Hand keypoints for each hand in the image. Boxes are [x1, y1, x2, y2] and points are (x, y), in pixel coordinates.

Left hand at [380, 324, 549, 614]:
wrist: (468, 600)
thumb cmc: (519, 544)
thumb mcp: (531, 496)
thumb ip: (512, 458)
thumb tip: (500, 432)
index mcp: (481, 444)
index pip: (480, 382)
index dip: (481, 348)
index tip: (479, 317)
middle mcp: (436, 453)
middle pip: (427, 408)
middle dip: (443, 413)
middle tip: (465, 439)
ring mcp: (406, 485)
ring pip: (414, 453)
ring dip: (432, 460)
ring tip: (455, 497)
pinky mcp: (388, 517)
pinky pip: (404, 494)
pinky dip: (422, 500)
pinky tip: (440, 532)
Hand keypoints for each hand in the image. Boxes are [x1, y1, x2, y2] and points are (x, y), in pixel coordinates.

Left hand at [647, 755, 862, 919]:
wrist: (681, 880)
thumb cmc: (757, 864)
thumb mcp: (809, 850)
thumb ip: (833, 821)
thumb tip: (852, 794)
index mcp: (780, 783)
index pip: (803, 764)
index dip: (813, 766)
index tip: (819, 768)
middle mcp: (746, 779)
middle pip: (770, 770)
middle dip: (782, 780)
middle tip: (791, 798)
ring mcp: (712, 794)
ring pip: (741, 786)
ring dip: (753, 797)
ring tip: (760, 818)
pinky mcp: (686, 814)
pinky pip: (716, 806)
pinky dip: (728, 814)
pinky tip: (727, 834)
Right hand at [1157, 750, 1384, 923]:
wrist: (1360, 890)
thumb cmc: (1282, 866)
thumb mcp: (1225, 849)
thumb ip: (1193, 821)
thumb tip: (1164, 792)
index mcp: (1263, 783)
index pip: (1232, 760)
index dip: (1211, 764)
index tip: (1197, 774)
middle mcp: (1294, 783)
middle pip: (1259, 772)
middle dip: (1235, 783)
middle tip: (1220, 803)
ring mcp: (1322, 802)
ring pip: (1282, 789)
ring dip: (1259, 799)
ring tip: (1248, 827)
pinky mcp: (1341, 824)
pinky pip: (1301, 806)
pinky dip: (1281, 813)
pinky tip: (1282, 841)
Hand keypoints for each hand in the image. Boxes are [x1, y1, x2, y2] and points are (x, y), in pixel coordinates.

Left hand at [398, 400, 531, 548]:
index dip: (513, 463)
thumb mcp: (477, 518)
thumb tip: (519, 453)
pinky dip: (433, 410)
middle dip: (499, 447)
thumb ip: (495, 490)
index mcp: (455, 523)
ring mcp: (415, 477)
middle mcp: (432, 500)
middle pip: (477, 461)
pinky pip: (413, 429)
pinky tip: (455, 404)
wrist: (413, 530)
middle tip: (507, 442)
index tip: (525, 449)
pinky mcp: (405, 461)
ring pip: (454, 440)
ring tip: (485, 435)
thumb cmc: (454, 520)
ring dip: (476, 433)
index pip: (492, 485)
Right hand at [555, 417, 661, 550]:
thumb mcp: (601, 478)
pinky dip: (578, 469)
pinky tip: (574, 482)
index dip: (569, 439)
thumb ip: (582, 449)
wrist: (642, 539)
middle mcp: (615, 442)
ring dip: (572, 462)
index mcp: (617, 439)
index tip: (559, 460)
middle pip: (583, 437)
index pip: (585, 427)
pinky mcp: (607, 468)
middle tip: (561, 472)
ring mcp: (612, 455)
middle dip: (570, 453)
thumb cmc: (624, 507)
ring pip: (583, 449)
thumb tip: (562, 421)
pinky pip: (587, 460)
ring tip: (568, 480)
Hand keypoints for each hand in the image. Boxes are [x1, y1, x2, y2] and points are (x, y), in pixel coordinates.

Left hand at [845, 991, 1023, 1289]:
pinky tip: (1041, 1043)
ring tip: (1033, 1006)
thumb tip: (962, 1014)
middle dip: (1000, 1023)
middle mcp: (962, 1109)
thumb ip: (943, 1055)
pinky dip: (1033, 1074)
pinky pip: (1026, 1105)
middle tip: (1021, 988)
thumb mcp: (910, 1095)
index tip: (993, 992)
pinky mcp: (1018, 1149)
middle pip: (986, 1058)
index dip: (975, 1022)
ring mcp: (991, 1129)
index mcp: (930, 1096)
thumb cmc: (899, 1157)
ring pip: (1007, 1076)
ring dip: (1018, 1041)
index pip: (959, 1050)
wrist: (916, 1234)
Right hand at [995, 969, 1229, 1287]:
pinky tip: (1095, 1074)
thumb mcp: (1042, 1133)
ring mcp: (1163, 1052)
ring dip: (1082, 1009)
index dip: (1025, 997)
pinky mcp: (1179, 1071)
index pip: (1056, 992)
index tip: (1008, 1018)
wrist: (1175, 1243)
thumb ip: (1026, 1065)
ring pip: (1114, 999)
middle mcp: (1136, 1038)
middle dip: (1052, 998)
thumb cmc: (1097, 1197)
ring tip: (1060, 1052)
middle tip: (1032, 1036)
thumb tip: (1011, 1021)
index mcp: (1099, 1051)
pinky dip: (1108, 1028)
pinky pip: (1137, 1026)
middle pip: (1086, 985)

- _What you will do_:
Taking the entries above, write out exactly each line from the one holding "ring mcp: (1322, 802)" to the one holding "middle tip: (507, 442)", both included, and stop there.

- _Reply to the exercise_:
ring mcp: (1322, 802)
ring pip: (1282, 789)
ring dip: (1259, 799)
ring tip: (1248, 827)
pinky mcp: (1341, 824)
pinky pip: (1301, 806)
pinky dip: (1281, 813)
pinky tip: (1282, 841)
Hand keypoints for each hand in the image. Boxes are [x1, y1, x2, y2] and points are (x, y), in pixel coordinates.

Left hand at [398, 400, 531, 548]:
index dip: (513, 463)
thumb mcp: (477, 518)
thumb tip: (519, 453)
pinky dip: (433, 410)
middle dip: (499, 447)
thumb ip: (495, 490)
index mcp: (455, 523)
ring mcp: (415, 477)
middle mcp: (432, 500)
middle pip: (477, 461)
pinky pip: (413, 429)
pinky tip: (455, 404)
wrist: (413, 530)
middle tip: (507, 442)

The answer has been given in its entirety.